[Collection entries]
══════════════════════════════
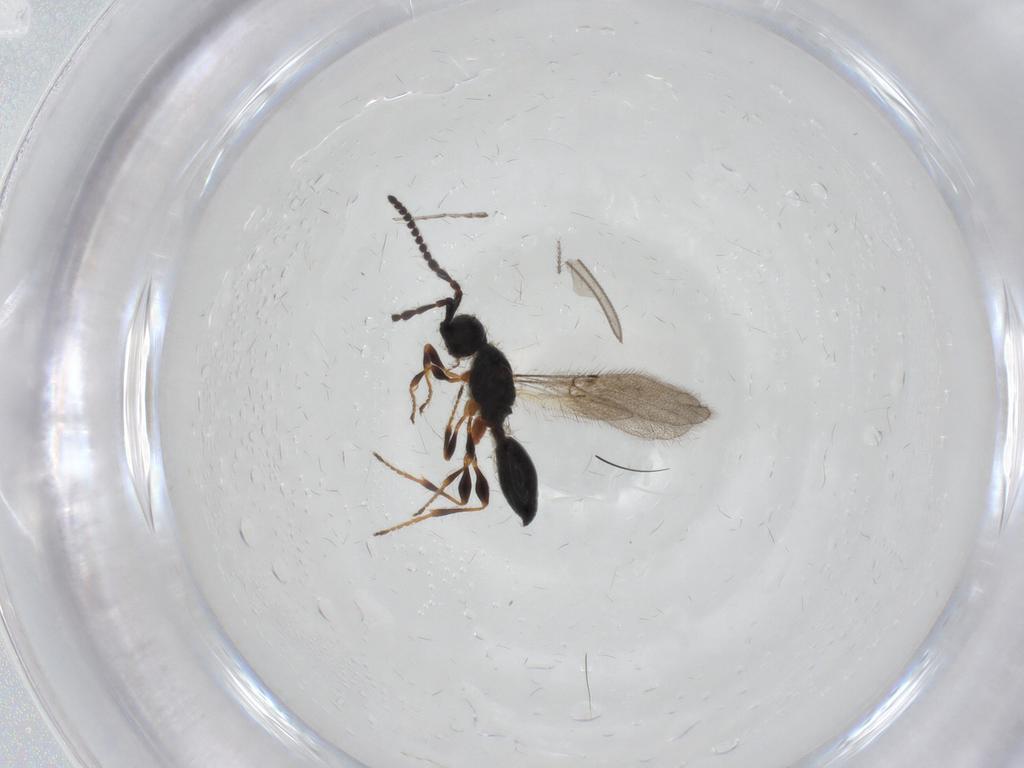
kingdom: Animalia
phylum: Arthropoda
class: Insecta
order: Hymenoptera
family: Diapriidae
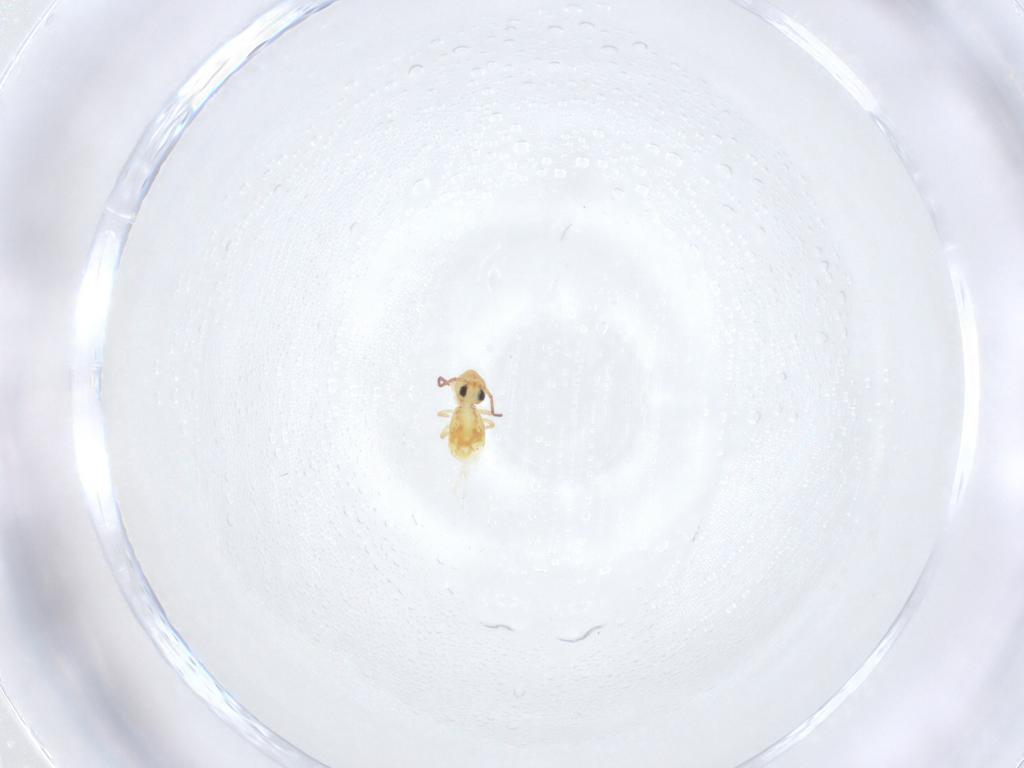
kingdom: Animalia
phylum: Arthropoda
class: Collembola
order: Symphypleona
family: Bourletiellidae
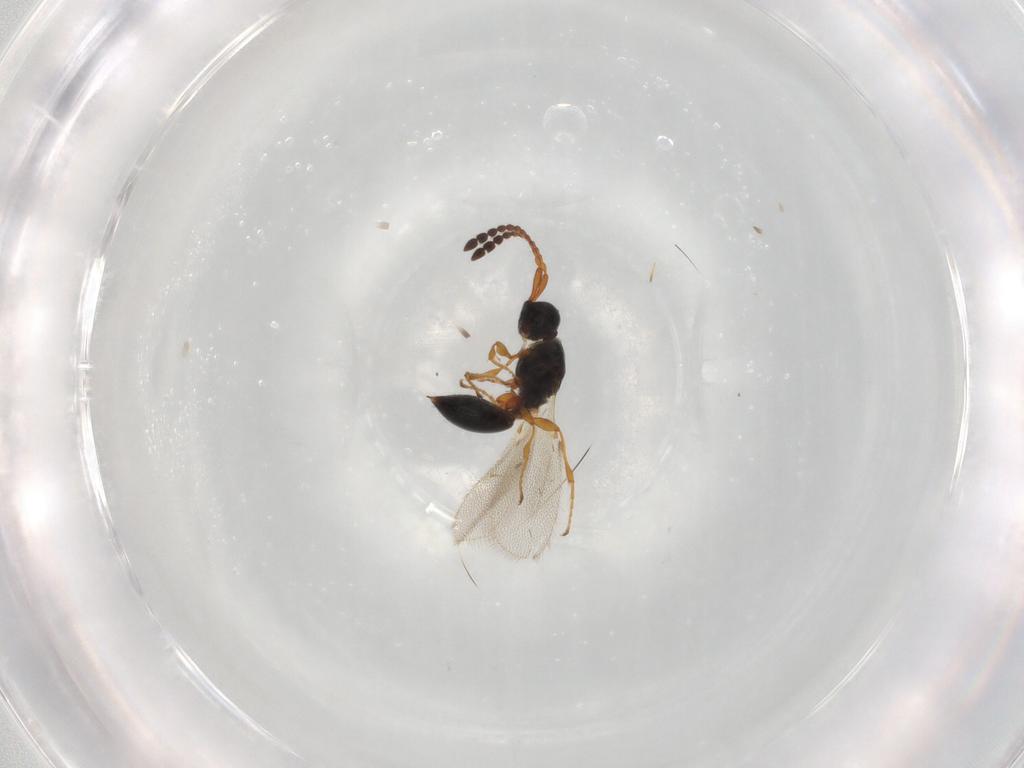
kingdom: Animalia
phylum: Arthropoda
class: Insecta
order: Hymenoptera
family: Diapriidae
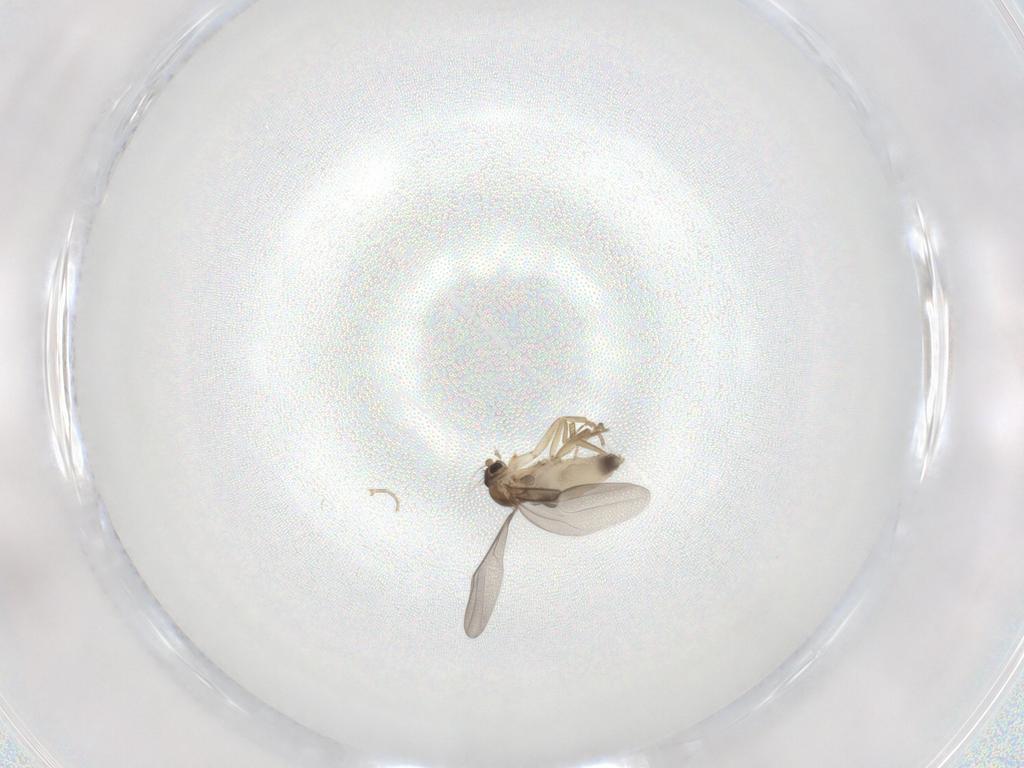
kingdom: Animalia
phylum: Arthropoda
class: Insecta
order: Diptera
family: Phoridae
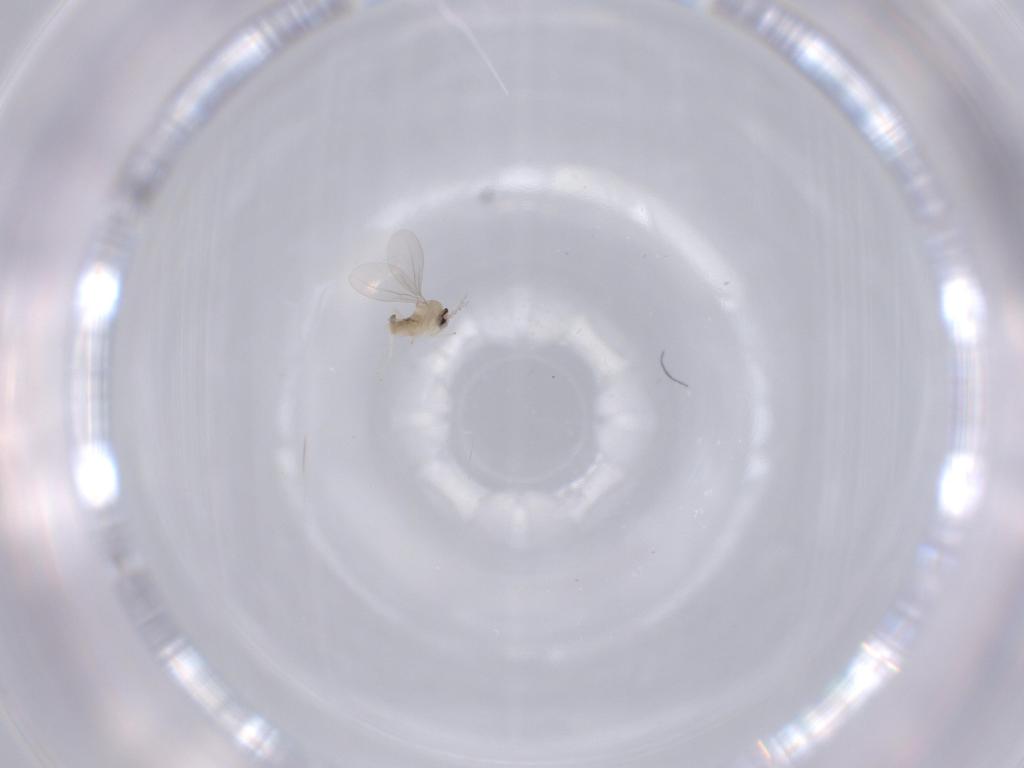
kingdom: Animalia
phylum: Arthropoda
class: Insecta
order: Diptera
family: Cecidomyiidae
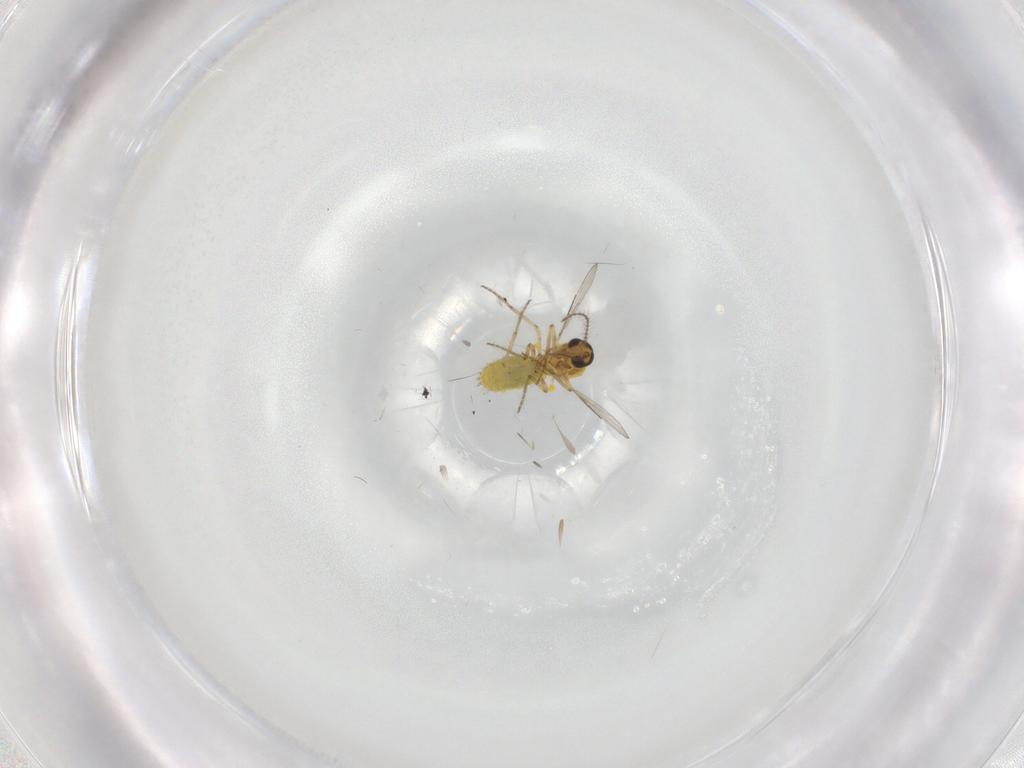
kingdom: Animalia
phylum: Arthropoda
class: Insecta
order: Diptera
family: Ceratopogonidae
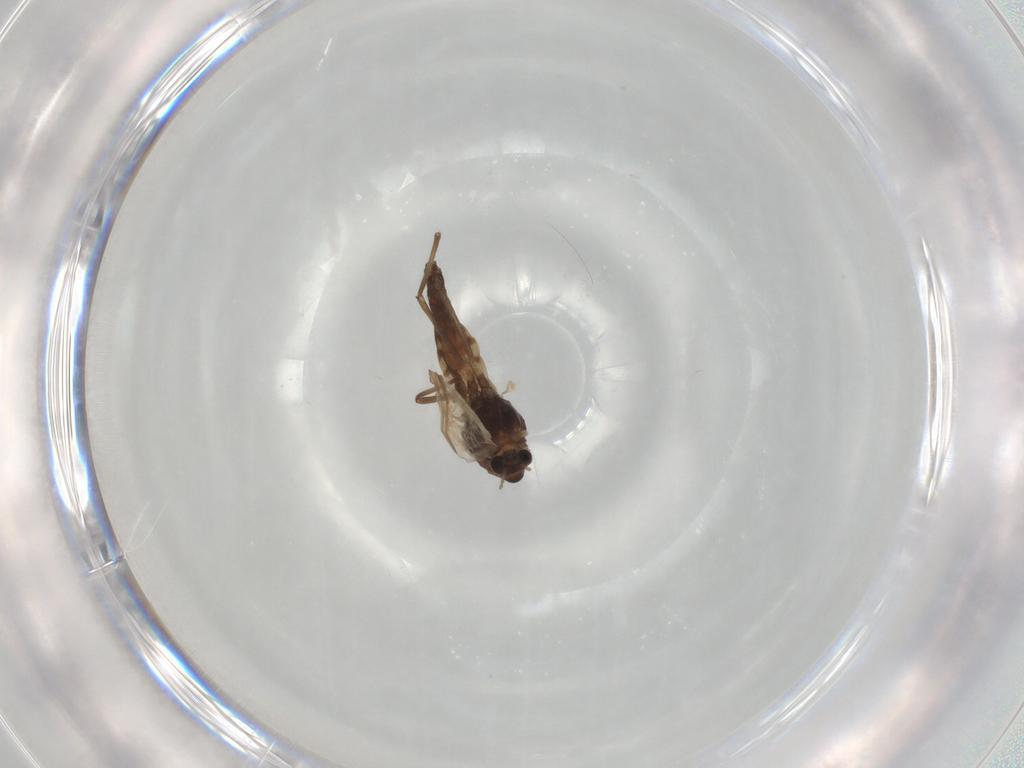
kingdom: Animalia
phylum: Arthropoda
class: Insecta
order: Diptera
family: Chironomidae
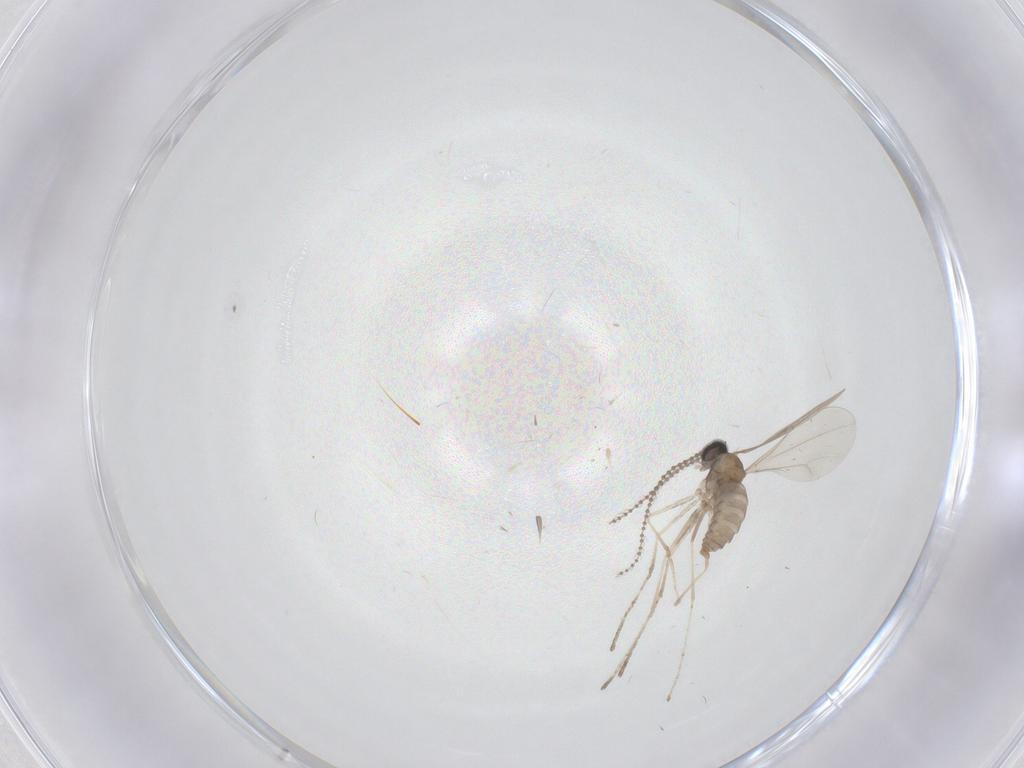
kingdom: Animalia
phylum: Arthropoda
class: Insecta
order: Diptera
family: Cecidomyiidae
══════════════════════════════
**AIM OF THE TASK**: Could you give the records from the start through the line containing "family: Ceratopogonidae" as a two-column CSV with the columns rank and taxon? Put one naming line per row, quote each field, replace line breaks with spaces, and leave out the pictures.

**OUTPUT FOR THIS TASK**:
rank,taxon
"kingdom:","Animalia"
"phylum:","Arthropoda"
"class:","Insecta"
"order:","Hymenoptera"
"family:","Diapriidae"
"kingdom:","Animalia"
"phylum:","Arthropoda"
"class:","Collembola"
"order:","Symphypleona"
"family:","Bourletiellidae"
"kingdom:","Animalia"
"phylum:","Arthropoda"
"class:","Insecta"
"order:","Hymenoptera"
"family:","Diapriidae"
"kingdom:","Animalia"
"phylum:","Arthropoda"
"class:","Insecta"
"order:","Diptera"
"family:","Phoridae"
"kingdom:","Animalia"
"phylum:","Arthropoda"
"class:","Insecta"
"order:","Diptera"
"family:","Cecidomyiidae"
"kingdom:","Animalia"
"phylum:","Arthropoda"
"class:","Insecta"
"order:","Diptera"
"family:","Ceratopogonidae"